Rubin, a sophmore studying computer science, was only 19 years old when he got the idea for the project while embroiled in a legal battle with the New Jersey attorney general. Rubin had recently created a bitcoin mining program called Tidbit, and the state believed that his software was actually “installing malware on people’s computers,” according to Rubin.
Although Rubin had won an award for innovation with his project, cryptocurrency was still in a fledgling state in 2014. Bitcoin, especially, was plagued with misunderstandings and negative associations built around its popularity as payment for illegal transactions on the dark web.
But Rubin’s project had no relationship to that world, and although he was eventually cleared by the state of New Jersey, the entire experience left him wondering how Bitcoin could be normalized amongst his peers.
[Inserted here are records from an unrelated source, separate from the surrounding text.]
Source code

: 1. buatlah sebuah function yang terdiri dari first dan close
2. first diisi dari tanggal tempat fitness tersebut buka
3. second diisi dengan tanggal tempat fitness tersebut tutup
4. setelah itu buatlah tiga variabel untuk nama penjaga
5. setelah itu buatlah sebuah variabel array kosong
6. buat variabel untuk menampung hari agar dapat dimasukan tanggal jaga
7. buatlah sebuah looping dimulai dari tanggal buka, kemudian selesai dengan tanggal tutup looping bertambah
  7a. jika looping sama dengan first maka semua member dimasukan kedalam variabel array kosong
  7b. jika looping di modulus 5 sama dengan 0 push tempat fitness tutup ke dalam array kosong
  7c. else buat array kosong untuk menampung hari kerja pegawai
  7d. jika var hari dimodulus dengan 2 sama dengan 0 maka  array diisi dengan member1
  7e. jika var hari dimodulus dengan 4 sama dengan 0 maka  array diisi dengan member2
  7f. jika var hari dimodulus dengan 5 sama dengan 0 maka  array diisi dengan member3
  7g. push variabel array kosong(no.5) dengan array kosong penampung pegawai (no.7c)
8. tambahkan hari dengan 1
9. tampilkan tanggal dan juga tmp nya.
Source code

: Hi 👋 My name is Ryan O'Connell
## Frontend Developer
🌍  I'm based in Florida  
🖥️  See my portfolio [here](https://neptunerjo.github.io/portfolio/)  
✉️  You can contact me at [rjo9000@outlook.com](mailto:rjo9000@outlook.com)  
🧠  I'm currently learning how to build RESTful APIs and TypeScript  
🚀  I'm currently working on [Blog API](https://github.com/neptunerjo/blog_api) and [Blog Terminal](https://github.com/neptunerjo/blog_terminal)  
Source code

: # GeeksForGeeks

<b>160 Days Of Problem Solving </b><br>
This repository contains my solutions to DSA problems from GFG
How two MIT students brought Bitcoin to the masses
Rubin teamed up with Dan Elitzer, an MBA student at MIT’s Sloan School of Management. In a matter of months, the two had amassed half a million dollars in donations from MIT alumni and other supporters interested in the promotion of cryptocurrency. Rubin and Elitzer used the funds to offer any interested MIT student $100 dollars worth of bitcoin. A total of 3,108 undergrads participated in the project.